Stored data entries:
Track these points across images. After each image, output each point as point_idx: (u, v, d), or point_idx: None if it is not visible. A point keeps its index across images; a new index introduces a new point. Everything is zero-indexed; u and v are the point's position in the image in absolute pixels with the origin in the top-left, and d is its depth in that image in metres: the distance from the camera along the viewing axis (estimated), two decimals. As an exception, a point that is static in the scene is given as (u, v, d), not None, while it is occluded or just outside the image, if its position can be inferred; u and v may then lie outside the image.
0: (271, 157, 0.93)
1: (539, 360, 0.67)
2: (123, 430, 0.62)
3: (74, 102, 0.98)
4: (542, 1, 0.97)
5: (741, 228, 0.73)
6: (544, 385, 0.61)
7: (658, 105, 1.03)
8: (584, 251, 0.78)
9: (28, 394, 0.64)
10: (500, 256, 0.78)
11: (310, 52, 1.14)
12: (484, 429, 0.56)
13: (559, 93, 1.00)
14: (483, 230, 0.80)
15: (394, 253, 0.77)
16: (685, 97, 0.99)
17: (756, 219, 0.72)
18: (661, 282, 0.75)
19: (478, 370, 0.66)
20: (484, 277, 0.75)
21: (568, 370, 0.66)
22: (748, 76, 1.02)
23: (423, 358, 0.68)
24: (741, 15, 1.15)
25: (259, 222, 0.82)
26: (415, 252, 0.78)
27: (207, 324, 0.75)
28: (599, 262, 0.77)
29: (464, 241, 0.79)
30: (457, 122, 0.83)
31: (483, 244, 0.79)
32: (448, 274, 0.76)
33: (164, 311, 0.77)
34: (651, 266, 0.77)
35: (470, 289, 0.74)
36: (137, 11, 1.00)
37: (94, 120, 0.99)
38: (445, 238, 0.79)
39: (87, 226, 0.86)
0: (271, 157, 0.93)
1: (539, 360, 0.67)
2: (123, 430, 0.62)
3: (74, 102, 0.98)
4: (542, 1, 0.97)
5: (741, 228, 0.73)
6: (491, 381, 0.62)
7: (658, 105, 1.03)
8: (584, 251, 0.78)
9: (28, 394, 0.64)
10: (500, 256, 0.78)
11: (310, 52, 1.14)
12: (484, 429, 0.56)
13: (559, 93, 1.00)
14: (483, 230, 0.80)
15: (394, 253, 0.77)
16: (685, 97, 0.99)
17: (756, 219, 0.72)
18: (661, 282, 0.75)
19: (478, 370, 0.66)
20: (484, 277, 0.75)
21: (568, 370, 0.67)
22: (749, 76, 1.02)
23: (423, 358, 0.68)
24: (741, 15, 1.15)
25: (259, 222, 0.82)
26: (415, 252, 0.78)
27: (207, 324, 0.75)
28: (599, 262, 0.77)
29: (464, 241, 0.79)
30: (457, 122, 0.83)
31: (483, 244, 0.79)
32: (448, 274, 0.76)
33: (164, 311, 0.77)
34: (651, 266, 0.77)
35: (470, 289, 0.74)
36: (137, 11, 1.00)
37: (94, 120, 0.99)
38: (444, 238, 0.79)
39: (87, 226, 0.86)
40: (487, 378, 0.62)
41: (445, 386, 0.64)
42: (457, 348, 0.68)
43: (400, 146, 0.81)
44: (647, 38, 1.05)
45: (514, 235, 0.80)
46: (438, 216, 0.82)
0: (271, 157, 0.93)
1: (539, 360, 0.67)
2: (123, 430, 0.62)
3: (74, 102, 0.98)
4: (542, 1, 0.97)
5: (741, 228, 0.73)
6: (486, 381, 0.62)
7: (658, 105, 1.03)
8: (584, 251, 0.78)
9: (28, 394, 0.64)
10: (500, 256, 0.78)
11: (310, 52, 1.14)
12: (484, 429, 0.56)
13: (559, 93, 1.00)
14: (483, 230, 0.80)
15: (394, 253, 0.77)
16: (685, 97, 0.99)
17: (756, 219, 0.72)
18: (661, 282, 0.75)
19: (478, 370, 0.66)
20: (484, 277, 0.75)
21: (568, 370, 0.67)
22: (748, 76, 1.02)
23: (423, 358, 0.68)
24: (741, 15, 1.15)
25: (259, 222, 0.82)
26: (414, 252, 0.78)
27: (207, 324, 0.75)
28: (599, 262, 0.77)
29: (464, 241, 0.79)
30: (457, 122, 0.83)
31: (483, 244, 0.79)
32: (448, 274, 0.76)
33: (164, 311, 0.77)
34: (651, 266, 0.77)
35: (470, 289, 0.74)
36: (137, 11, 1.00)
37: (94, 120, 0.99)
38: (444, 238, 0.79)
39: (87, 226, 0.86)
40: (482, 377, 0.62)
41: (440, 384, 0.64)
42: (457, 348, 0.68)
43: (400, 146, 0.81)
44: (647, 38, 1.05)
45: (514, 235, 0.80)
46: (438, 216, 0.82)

INSTRUCTIONS FOR THE TASK: The first line of the records and every line down to the line with "38: (445, 238, 0.79)" must be quoted exactly; leave out all else.

SOLUTION TO THIS TASK:
Track these points across images. After each image, output each point as point_idx: (u, v, d), or point_idx: None if it is not visible. A point keeps its index across images; a new index introduces a new point. Everything is zero-indexed; u and v are the point's position in the image in absolute pixels with the origin in the top-left, and d is its depth in that image in metres: the distance from the camera along the viewing axis (estimated), two decimals. As an exception, a point that is static in the scene is given as (u, v, d), not None, while it is occluded or just outside the image, if its position can be inferred; u and v may then lie outside the image.
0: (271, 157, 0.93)
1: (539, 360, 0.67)
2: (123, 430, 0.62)
3: (74, 102, 0.98)
4: (542, 1, 0.97)
5: (741, 228, 0.73)
6: (544, 385, 0.61)
7: (658, 105, 1.03)
8: (584, 251, 0.78)
9: (28, 394, 0.64)
10: (500, 256, 0.78)
11: (310, 52, 1.14)
12: (484, 429, 0.56)
13: (559, 93, 1.00)
14: (483, 230, 0.80)
15: (394, 253, 0.77)
16: (685, 97, 0.99)
17: (756, 219, 0.72)
18: (661, 282, 0.75)
19: (478, 370, 0.66)
20: (484, 277, 0.75)
21: (568, 370, 0.66)
22: (748, 76, 1.02)
23: (423, 358, 0.68)
24: (741, 15, 1.15)
25: (259, 222, 0.82)
26: (415, 252, 0.78)
27: (207, 324, 0.75)
28: (599, 262, 0.77)
29: (464, 241, 0.79)
30: (457, 122, 0.83)
31: (483, 244, 0.79)
32: (448, 274, 0.76)
33: (164, 311, 0.77)
34: (651, 266, 0.77)
35: (470, 289, 0.74)
36: (137, 11, 1.00)
37: (94, 120, 0.99)
38: (445, 238, 0.79)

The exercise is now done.